◆ WHAT TO PRODUCE: Copy the records below word for word. Stop after the line that contains "(3,3'-diaminobenzidine) immunohistochemical staining".

◆ DATA:
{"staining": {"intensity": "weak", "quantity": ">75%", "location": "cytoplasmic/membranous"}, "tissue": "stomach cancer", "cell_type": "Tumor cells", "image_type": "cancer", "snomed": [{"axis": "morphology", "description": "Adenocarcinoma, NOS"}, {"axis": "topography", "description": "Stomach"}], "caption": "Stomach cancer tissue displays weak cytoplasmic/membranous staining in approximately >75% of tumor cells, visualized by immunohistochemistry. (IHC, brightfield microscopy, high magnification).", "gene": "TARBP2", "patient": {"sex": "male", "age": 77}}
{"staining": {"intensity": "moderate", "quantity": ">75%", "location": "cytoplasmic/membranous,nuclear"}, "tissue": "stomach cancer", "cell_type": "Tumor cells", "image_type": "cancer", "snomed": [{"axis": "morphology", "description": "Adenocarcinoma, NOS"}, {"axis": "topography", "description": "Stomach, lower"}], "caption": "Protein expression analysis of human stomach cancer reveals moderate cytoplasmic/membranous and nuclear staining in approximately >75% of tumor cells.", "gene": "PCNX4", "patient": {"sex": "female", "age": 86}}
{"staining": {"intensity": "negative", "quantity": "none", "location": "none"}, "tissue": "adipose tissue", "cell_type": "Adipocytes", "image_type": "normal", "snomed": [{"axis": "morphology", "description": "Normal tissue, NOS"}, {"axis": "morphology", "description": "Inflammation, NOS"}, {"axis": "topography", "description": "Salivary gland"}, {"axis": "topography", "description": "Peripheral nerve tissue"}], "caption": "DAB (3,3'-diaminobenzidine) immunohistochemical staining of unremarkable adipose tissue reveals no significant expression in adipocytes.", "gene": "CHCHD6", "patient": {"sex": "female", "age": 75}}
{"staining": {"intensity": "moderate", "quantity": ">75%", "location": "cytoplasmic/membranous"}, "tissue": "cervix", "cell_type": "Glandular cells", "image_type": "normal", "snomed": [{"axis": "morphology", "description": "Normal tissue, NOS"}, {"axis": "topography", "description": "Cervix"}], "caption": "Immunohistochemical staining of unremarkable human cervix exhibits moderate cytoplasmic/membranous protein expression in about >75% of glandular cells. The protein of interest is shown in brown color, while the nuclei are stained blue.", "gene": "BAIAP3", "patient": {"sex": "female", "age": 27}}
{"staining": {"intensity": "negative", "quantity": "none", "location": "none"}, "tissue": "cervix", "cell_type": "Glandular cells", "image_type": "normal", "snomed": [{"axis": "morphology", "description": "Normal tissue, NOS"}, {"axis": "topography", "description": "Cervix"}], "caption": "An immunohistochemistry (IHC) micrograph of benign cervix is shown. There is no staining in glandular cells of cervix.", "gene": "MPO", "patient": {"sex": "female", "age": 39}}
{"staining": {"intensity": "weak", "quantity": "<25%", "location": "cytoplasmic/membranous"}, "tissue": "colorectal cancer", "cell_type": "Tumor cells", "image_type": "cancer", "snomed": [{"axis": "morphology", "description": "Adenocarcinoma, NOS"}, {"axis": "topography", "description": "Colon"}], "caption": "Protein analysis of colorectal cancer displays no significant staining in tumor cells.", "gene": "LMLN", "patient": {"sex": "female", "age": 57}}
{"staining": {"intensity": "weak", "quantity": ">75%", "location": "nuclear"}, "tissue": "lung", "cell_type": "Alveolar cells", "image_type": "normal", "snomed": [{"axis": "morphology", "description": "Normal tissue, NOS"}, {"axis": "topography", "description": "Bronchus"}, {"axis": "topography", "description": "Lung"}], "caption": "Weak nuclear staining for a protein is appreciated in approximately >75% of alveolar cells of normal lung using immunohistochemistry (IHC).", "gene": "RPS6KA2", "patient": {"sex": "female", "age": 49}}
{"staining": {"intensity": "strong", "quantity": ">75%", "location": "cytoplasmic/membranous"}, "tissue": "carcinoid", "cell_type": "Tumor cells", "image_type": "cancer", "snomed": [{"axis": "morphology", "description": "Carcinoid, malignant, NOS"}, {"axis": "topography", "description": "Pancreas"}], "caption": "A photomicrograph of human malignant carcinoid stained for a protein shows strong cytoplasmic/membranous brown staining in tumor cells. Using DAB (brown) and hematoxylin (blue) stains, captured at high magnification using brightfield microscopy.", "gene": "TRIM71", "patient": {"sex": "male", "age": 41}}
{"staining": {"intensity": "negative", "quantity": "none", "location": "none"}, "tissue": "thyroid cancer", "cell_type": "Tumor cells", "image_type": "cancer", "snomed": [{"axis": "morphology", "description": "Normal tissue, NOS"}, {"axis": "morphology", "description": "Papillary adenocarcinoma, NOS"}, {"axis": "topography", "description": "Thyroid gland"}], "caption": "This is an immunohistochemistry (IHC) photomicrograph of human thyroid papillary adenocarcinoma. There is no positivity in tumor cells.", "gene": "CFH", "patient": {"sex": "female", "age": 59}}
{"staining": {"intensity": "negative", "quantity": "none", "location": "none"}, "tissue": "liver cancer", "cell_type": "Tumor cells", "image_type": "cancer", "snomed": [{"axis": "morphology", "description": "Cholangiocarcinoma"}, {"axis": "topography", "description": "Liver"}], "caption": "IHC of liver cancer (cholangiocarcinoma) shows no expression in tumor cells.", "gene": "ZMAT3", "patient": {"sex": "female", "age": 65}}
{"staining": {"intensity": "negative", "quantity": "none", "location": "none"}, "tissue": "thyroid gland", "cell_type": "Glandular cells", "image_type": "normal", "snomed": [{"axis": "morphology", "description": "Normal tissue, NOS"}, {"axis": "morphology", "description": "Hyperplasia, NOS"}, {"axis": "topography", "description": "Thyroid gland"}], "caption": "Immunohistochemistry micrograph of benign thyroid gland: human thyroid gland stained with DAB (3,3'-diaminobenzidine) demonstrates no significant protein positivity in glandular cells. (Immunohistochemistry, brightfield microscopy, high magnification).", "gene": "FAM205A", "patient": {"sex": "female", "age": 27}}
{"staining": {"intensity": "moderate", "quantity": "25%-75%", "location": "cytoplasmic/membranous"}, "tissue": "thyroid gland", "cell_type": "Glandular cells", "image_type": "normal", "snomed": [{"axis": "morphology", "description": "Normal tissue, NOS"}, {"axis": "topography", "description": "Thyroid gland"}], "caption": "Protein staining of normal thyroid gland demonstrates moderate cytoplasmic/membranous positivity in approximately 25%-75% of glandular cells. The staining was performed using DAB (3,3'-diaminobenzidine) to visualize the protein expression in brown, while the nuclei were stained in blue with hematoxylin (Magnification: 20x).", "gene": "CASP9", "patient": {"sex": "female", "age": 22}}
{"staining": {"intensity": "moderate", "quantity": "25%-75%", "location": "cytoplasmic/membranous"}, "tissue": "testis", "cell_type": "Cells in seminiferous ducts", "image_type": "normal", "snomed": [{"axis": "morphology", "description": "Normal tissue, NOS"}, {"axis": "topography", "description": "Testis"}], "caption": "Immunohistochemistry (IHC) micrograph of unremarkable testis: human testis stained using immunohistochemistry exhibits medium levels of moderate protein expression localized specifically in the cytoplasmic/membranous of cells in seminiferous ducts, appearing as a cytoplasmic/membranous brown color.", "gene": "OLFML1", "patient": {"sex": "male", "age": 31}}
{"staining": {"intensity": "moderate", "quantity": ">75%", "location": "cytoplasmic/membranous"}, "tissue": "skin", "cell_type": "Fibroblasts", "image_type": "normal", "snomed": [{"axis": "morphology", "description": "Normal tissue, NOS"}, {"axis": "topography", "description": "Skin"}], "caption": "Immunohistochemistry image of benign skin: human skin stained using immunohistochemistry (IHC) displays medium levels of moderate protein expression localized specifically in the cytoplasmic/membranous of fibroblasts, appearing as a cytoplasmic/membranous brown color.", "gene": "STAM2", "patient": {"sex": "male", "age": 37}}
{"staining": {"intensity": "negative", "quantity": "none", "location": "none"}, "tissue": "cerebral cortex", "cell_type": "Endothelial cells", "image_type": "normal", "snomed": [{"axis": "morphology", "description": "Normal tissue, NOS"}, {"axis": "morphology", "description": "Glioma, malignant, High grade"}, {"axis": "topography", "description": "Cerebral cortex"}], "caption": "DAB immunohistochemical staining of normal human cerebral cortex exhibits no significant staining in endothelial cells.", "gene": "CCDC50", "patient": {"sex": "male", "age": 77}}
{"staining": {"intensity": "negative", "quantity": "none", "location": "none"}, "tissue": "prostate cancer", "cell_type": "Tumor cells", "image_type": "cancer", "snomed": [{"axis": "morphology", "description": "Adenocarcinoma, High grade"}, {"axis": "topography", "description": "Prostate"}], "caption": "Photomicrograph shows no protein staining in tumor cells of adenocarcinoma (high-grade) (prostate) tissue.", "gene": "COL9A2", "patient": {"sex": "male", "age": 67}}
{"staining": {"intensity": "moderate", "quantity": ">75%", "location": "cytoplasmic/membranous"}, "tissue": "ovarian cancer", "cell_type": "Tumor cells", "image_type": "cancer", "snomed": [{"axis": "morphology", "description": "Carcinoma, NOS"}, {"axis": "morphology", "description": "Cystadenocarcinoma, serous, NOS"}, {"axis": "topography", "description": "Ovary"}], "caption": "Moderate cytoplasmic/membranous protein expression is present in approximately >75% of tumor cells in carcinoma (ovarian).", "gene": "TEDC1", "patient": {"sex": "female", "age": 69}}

◆ YOUR RESPONSE:
{"staining": {"intensity": "weak", "quantity": ">75%", "location": "cytoplasmic/membranous"}, "tissue": "stomach cancer", "cell_type": "Tumor cells", "image_type": "cancer", "snomed": [{"axis": "morphology", "description": "Adenocarcinoma, NOS"}, {"axis": "topography", "description": "Stomach"}], "caption": "Stomach cancer tissue displays weak cytoplasmic/membranous staining in approximately >75% of tumor cells, visualized by immunohistochemistry. (IHC, brightfield microscopy, high magnification).", "gene": "TARBP2", "patient": {"sex": "male", "age": 77}}
{"staining": {"intensity": "moderate", "quantity": ">75%", "location": "cytoplasmic/membranous,nuclear"}, "tissue": "stomach cancer", "cell_type": "Tumor cells", "image_type": "cancer", "snomed": [{"axis": "morphology", "description": "Adenocarcinoma, NOS"}, {"axis": "topography", "description": "Stomach, lower"}], "caption": "Protein expression analysis of human stomach cancer reveals moderate cytoplasmic/membranous and nuclear staining in approximately >75% of tumor cells.", "gene": "PCNX4", "patient": {"sex": "female", "age": 86}}
{"staining": {"intensity": "negative", "quantity": "none", "location": "none"}, "tissue": "adipose tissue", "cell_type": "Adipocytes", "image_type": "normal", "snomed": [{"axis": "morphology", "description": "Normal tissue, NOS"}, {"axis": "morphology", "description": "Inflammation, NOS"}, {"axis": "topography", "description": "Salivary gland"}, {"axis": "topography", "description": "Peripheral nerve tissue"}], "caption": "DAB (3,3'-diaminobenzidine) immunohistochemical staining of unremarkable adipose tissue reveals no significant expression in adipocytes.", "gene": "CHCHD6", "patient": {"sex": "female", "age": 75}}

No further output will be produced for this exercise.